BEGIN Source document

Trinity College Boat Club (TCBC) is the rowing club of Trinity College, Oxford in Oxford, United Kingdom. The club's members are students and staff from Trinity College and, occasionally, associate members from other colleges.

The boat club is based in its boathouse on the Isis, which is shared with Lady Margaret Hall Boat Club (LMHBC), Linacre College Boat Club and Magdalen College Boat Club.

== History ==

Rowing as an organised inter-collegiate sport became increasingly popular in Oxford during the early decades of the nineteenth century; the first organised bumps races was held at around that time. A Trinity rower in 1831 by the name of James Pycroft detailed how the men in the crew would pay for a college boat themselves, and would levy a rate upon all members of the college to help pay for it, "it being considered that the boat and its anticipated victories were for the honour of the college generally". Even at the outset of rowing at Trinity in the 1830s, Pycroft records in his memoirs an incident in which a scholar named Thomas Lewin "had thoughts of joining the boat, but received a hint that it would not do"; because members of the boat club were known to be uproarious, riotous and generally interested in having a good time while they studied.

In 1838 Trinity join the records, which can still be seen in the college's boathouse, and moved up three places over the week's rowing from eighth to fifth. Trinity's first rowing Blues are both depicted in the earliest known depiction of a Trinity crew, from 1842. John Cox and Edward Breedon both rowed in the sixth boat race on the Westminster to Putney course in 1842.

Another nineteen years passed with rowing at Trinity growing in its importance within the college, until finally during the Eights in 1861, Trinity bumped University College, Brasenose College, Exeter and finally Balliol College to go Head of the River. The run of great rowing continued until 1865, which marked the beginning of a disastrous few years of racing at Trinity. However, the period at the head was matched with a similar stretch of dominance at the top of Division One, just a few months before the start of World War II in 1939. Several of Trinity's former members rowed at that time and experienced being the best of the Oxford college crews on the Isis.

END Source document

> **Problems to work on**
**A.** According to the boat club text, in what year did Trinity go Head of the River?
**B.** Shorten the paragraph of the boat club text that begins "Rowing as an organised", keeping its main facts.
**C.** Go on with the text on Trinity College Boat Club, picking up after its final sentence.

BEGIN Raw records

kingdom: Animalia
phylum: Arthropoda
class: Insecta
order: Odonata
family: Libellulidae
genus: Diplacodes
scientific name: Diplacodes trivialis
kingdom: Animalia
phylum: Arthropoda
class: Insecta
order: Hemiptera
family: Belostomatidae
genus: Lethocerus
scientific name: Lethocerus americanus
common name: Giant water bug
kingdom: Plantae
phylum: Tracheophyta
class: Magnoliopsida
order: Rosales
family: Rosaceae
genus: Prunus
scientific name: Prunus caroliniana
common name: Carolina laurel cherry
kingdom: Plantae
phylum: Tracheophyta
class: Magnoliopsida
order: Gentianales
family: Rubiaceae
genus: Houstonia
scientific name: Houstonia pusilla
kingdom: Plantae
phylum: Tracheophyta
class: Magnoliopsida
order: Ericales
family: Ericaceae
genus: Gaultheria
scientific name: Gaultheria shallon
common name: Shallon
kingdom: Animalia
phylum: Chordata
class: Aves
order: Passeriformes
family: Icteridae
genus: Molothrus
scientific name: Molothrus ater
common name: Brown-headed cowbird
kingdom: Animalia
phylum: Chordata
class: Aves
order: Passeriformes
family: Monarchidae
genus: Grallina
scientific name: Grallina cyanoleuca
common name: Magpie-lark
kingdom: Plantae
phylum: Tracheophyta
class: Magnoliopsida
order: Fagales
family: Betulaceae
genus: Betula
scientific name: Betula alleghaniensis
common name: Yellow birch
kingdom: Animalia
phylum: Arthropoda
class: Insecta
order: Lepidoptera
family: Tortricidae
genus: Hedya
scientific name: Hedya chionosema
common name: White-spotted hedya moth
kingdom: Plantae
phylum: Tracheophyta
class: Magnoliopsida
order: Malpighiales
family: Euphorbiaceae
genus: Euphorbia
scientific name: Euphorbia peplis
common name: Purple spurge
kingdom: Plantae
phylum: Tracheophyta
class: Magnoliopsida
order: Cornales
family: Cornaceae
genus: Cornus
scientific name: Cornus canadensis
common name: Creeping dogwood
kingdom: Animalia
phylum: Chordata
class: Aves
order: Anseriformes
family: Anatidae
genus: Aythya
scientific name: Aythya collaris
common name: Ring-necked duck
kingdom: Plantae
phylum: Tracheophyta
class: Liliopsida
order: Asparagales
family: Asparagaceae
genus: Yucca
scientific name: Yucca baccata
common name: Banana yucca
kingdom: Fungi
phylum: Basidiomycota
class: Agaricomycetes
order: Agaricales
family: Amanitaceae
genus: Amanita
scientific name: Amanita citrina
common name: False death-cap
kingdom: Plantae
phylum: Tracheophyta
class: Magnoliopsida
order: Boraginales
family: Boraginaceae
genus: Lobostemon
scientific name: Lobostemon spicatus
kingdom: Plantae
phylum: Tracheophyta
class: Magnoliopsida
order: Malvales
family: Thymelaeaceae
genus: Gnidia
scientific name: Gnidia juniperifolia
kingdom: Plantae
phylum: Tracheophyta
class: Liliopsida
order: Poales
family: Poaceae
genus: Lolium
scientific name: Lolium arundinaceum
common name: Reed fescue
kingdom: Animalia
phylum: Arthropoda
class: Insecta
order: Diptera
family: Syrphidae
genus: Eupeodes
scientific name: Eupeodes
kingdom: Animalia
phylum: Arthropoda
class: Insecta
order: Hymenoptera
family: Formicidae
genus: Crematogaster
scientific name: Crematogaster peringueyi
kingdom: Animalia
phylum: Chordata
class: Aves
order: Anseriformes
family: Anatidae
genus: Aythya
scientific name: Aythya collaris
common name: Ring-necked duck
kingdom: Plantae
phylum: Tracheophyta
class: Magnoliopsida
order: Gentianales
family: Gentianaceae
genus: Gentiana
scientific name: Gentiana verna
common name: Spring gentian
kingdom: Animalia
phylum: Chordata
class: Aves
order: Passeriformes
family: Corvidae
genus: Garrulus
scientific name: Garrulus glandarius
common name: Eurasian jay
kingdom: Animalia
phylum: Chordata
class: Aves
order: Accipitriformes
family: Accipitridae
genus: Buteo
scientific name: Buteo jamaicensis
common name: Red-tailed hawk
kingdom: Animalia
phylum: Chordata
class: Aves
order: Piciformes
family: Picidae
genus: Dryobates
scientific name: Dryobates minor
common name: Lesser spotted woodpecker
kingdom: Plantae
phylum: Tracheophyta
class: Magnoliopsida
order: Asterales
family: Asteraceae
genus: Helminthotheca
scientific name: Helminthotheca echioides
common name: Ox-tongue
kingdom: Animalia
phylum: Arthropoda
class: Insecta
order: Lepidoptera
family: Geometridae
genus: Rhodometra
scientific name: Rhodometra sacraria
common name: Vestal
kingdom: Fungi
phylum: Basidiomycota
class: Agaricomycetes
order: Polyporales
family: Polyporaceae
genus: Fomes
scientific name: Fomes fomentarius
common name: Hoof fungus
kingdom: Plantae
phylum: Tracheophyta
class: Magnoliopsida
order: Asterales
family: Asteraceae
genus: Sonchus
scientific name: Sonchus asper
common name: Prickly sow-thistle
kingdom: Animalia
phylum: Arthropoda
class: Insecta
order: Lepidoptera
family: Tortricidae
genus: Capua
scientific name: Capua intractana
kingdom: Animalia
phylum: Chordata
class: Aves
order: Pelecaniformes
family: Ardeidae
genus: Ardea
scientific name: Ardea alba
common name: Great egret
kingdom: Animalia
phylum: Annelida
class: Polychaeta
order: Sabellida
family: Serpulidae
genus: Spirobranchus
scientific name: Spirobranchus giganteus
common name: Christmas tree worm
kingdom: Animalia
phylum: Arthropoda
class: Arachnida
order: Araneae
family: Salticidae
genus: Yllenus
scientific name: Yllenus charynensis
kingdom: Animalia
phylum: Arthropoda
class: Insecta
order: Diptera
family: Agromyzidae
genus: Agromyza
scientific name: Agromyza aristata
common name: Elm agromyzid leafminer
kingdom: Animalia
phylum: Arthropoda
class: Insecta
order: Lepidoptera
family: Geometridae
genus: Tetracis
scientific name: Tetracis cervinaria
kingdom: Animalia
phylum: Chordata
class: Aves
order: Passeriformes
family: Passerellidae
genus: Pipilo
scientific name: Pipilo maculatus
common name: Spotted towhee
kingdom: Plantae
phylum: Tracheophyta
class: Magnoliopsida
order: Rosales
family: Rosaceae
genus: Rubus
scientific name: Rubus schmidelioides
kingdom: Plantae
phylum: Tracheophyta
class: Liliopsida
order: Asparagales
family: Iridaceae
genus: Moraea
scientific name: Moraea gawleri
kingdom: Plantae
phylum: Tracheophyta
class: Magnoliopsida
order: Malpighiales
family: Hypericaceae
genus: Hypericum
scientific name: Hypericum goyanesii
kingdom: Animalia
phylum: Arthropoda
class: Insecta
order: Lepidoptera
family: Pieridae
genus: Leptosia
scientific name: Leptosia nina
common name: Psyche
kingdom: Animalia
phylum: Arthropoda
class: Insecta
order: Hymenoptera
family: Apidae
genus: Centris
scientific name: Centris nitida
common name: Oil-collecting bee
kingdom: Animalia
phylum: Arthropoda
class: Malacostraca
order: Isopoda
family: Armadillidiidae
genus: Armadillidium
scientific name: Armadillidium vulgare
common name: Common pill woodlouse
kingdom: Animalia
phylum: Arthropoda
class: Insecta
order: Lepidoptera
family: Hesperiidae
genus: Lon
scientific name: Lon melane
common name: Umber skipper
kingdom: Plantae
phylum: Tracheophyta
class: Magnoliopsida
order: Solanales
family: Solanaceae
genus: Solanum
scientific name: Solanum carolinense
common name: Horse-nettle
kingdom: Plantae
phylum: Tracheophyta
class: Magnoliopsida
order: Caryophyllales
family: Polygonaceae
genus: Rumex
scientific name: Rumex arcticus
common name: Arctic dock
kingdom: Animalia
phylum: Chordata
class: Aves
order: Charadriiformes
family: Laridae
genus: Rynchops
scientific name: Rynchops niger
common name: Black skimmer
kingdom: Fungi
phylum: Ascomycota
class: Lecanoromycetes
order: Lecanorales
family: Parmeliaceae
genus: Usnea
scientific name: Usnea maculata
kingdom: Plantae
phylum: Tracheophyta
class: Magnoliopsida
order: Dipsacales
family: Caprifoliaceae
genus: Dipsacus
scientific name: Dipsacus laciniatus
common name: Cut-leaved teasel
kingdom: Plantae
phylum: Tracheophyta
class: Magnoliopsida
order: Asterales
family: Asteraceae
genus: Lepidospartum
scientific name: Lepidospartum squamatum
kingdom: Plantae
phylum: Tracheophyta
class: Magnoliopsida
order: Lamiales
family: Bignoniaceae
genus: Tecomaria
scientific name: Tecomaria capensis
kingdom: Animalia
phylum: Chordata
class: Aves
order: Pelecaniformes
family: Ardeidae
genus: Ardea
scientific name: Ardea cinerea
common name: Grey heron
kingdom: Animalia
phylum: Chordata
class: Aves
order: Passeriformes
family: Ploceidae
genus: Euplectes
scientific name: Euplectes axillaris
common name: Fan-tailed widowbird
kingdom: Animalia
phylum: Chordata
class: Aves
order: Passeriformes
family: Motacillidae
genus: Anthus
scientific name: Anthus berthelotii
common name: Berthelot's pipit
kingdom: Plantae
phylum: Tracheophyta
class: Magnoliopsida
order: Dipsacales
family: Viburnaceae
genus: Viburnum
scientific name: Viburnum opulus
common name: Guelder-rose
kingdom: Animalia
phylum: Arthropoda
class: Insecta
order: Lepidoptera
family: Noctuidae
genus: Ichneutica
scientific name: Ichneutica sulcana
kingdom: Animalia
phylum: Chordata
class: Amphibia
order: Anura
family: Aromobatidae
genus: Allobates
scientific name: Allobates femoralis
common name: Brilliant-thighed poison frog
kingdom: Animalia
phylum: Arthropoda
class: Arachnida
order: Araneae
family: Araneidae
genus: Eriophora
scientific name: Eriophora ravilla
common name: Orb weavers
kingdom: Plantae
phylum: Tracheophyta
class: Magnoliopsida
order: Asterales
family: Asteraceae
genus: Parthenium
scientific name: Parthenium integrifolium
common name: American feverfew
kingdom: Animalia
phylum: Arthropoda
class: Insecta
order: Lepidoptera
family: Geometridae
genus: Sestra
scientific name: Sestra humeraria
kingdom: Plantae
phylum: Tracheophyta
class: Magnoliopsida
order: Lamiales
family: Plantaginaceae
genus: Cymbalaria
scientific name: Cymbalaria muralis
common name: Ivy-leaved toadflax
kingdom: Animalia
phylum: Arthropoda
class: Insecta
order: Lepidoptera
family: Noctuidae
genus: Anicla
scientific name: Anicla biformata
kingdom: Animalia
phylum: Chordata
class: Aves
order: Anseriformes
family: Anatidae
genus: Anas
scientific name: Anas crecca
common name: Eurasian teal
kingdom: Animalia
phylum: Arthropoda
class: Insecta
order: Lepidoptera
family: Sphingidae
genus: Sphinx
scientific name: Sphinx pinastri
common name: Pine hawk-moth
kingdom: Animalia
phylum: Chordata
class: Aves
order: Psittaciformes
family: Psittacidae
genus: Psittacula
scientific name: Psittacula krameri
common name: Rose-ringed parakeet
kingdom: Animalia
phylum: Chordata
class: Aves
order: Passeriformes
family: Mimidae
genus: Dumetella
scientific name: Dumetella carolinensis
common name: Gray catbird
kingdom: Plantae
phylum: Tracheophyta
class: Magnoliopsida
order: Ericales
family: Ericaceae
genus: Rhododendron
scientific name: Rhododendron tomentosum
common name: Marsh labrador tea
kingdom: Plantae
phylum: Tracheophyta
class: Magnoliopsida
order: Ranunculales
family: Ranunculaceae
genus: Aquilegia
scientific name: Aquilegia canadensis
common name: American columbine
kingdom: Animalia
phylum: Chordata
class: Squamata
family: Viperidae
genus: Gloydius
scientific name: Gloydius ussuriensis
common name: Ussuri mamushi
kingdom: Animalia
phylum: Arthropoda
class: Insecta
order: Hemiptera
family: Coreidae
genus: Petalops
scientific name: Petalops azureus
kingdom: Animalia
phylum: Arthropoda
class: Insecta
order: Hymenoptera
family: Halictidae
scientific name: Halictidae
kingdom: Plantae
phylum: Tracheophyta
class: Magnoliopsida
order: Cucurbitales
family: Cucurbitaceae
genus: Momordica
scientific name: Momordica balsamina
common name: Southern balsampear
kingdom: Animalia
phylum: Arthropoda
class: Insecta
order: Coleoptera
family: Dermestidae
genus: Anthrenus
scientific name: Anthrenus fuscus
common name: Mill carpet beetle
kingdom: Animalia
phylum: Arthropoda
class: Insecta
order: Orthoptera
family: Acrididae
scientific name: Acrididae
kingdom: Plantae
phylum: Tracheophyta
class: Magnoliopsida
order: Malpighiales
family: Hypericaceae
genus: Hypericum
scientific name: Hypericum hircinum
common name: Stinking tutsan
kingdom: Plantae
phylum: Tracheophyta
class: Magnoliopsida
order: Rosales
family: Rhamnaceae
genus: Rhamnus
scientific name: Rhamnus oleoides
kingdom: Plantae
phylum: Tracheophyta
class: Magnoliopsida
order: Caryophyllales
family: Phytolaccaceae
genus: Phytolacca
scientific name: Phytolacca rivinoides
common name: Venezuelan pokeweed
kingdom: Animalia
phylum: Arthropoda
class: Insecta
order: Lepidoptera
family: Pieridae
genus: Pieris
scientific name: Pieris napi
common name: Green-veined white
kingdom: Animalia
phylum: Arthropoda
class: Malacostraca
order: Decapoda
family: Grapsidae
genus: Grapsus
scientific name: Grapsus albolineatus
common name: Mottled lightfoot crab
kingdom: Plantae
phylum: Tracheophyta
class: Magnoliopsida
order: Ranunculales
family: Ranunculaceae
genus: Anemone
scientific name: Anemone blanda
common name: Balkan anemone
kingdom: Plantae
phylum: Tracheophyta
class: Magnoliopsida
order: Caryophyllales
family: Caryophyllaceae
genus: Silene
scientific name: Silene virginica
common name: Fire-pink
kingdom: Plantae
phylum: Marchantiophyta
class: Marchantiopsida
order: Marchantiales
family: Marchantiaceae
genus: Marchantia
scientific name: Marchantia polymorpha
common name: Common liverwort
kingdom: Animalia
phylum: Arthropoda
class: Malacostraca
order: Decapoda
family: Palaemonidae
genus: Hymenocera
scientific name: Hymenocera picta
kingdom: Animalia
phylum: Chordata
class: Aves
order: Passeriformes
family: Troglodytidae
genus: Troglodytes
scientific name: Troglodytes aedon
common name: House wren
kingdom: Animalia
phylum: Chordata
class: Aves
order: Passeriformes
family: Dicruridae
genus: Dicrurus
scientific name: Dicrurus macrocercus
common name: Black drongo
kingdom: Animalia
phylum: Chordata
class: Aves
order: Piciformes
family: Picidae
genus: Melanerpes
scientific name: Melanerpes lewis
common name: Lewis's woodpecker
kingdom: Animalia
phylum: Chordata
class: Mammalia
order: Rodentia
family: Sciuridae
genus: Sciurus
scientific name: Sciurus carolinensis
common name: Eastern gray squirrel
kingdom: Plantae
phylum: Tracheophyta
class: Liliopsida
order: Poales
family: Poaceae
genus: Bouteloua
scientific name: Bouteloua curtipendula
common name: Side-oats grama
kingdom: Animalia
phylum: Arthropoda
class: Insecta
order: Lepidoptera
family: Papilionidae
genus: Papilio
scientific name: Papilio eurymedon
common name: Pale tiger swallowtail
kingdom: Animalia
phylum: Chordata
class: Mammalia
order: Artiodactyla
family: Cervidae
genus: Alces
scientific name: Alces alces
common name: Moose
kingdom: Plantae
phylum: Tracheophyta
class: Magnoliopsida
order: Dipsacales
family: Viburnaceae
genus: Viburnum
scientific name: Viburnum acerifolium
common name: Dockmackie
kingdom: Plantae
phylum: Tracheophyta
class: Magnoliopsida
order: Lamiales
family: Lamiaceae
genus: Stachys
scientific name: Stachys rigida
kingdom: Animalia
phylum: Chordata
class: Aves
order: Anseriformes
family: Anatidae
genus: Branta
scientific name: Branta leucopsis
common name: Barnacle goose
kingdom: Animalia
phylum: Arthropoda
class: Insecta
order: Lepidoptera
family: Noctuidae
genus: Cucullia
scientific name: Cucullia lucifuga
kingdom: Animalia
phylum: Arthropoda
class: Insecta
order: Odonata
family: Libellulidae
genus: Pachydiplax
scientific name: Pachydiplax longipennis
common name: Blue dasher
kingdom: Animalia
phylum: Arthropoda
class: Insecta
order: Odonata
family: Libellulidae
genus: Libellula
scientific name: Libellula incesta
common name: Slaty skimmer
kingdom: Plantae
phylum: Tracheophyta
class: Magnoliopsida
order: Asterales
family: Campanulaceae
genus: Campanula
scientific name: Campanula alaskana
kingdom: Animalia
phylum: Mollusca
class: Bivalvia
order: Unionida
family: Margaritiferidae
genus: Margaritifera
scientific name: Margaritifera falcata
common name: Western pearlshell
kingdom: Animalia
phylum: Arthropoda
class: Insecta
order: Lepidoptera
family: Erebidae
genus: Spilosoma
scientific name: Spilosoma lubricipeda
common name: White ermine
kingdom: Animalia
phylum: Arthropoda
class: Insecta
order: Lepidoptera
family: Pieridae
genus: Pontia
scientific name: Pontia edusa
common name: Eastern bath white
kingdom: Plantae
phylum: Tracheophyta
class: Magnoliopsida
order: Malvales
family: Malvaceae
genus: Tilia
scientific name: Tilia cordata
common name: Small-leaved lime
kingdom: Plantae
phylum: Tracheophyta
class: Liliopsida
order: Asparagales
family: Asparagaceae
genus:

END Raw records

> **Task-by-task results**
**A.** 1861

**B.** Inter-collegiate rowing grew popular in Oxford in the early nineteenth century, when the first organized bumps races were held. James Pycroft, a Trinity rower in 1831, described how crew members paid for the college boat themselves and levied a rate on all college members, since the boat and its hoped-for victories were considered an honor for the whole college. His memoirs also record that a scholar named Thomas Lewin thought of joining the boat but was hinted that it would not do, because boat club members were known to be uproarious, riotous and interested in having a good time while they studied.

**C.**
In addition to this, past Trinity crews were involved in many regattas outside of the college, including the Henley Royal Regatta and the Thames Regatta.

== Fleet ==
- c.1990 Janousek 8+ "Richard Hillary"
- 2000 Sims 8+ "Lady Elizabeth"
- 2003 Janousek 4+ "Judith Beloff"
- 2008 Stampfli 4+
- 2008 Stampfli 8+ "Magnificat"
- 2008 Empacher 8+ "Parni"
- 2014 Filippi 8+ "Spirit of Myrtle"
- 2019 Hudson 8+ "De Jagerbomb"

== Honours ==
=== Henley Royal Regatta ===
- Thames Challenge Cup : 1894, 1898
- Visitors' Challenge Cup : 1895, 1897
- Wyfold Challenge Cup : 1896, 1928
- Stewards' Challenge Cup: 1949
- Silver Goblets & Nickalls' Challenge Cup : 1923
- Ladies' Challenge Plate : 1923

=== Summer Eights ===
- Men's Summer Eights Headship: 1861–64, 1938, 1939, 1946–49
- Men's Summer Eights Spoons: 2016

=== Boat Race representatives ===
The following rowers were part of the rowing club at the time of their participation in The Boat Race.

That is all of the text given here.